Task requirements »
Please copy the Gromacs REMD forum post word for word, from "WARNING: In MPI process #0: Affinity" to "4/4 threads failed.".

··· Reading passage

[gmx-users] Problems with REMD in Gromacs 4.6.3

Fri Jul 19 18:59:24 CEST 2013

Hi!

On 2013-07-17 21:08, Mark Abraham wrote:
> You tried ppn3 (with and without --loadbalance)?

I was testing on 8-replicas simulation.

1) Without --loadbalance and -np 8.
Excerpts from the script:
#PBS -l nodes=8:ppn=3
setenv OMP_NUM_THREADS 4
mpiexec mdrun_mpi -v -cpt 20 -multi 8 -ntomp 4 -replex 2500 -cpi -pin 
on

Excerpts from logs:
Using 3 MPI processes
Using 4 OpenMP threads per MPI process
(...)
Overriding thread affinity set outside mdrun_mpi

Pinning threads with an auto-selected logical core stride of 1

WARNING: In MPI process #0: Affinity setting for 1/4 threads failed.
          This can cause performance degradation! If you think your 
setting are
          correct, contact the GROMACS developers.

WARNING: In MPI process #2: Affinity setting for 4/4 threads failed.

Load: The job was allocated 24 cores (3 cores on 8 different nodes). 
Each OpenMP thread uses ~1/3 of a CPU core on average.
Conclusions: MPI runs as many processes as cores requested 
(nnodes*ppn=24), it ignores OMP_NUM_THREADS env ==> this is wrong and is 
not Gromacs issue. Each MPI process forks to 4 threads as requested. The 
24-core limit granted by Torque is not violated.

2) The same script, but with -np 8, to limit the number of MPI 
processes to the number of replicas
Logs:
Using 1 MPI process
Using 4 OpenMP threads
(...)

······
··· Data section

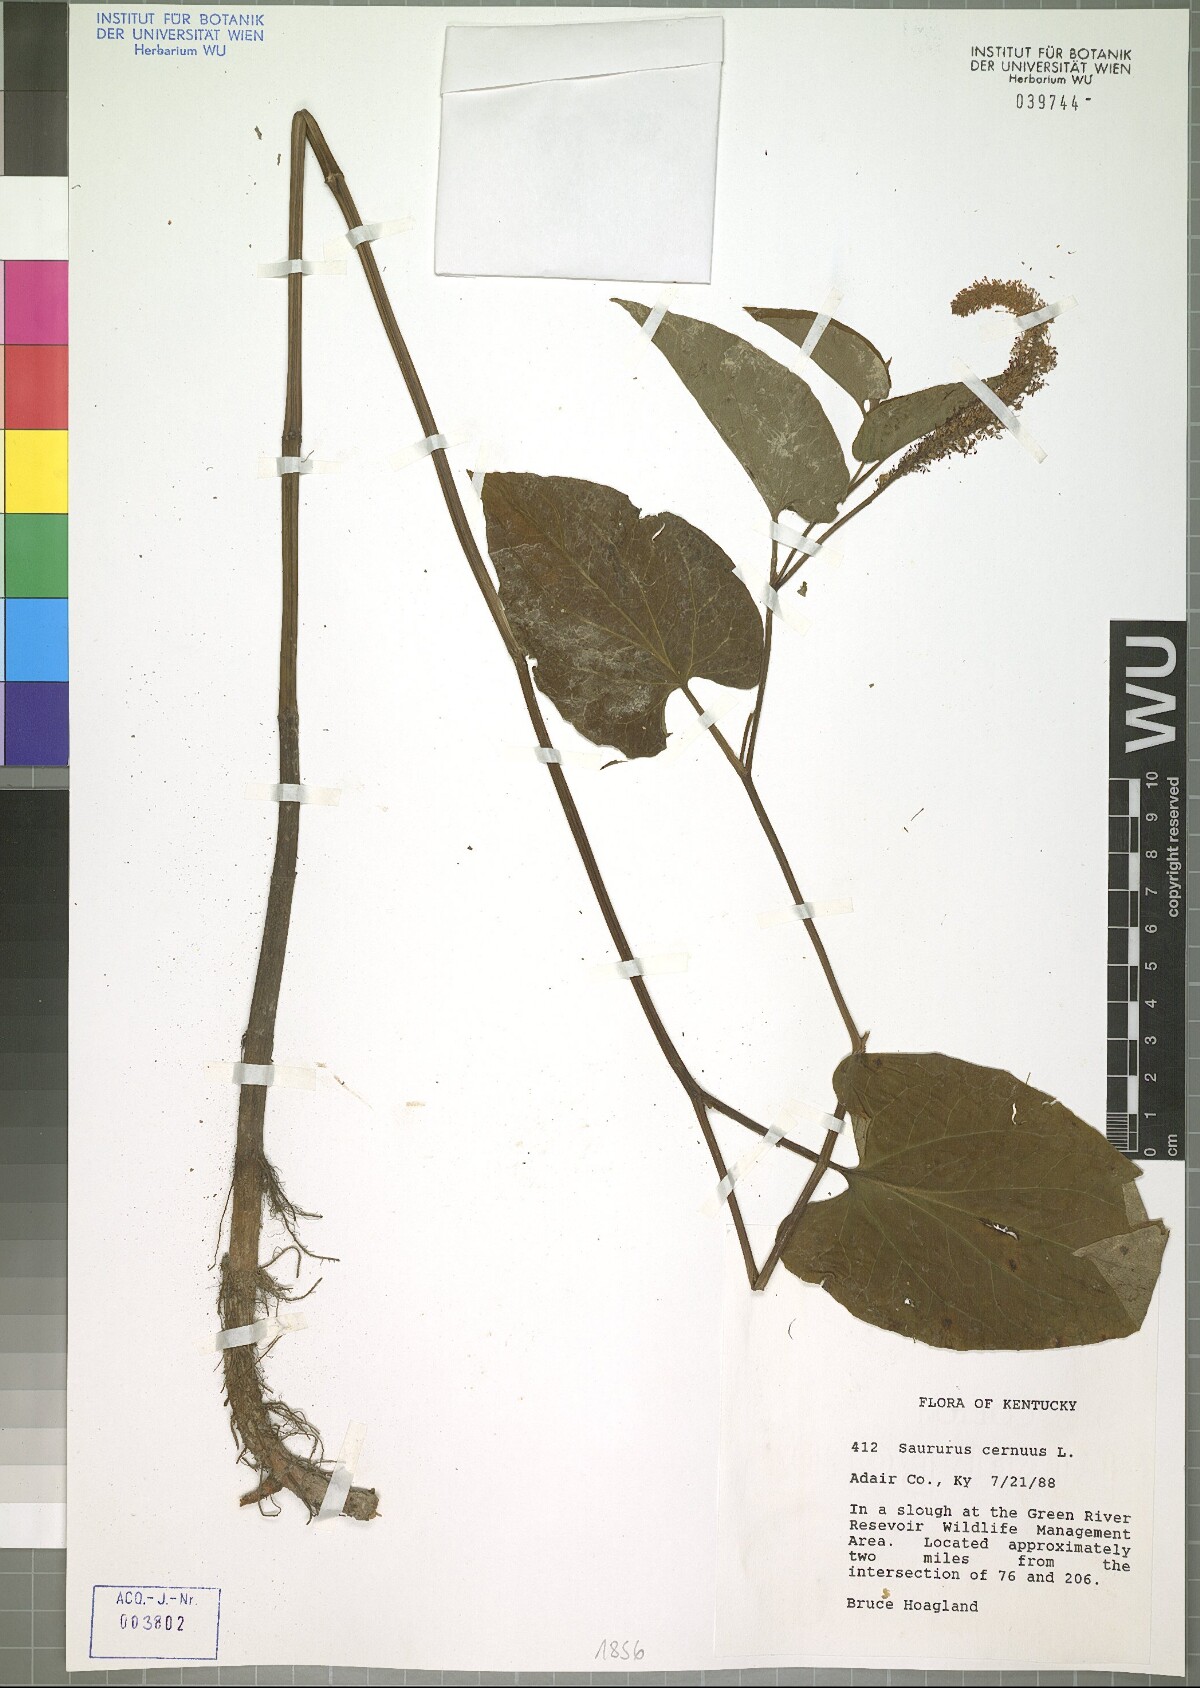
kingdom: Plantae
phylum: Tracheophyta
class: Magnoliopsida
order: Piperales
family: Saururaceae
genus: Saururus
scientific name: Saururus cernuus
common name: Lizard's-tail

······

Result for this exercise »
WARNING: In MPI process #0: Affinity setting for 1/4 threads failed.
          This can cause performance degradation! If you think your 
setting are
          correct, contact the GROMACS developers.

WARNING: In MPI process #2: Affinity setting for 4/4 threads failed.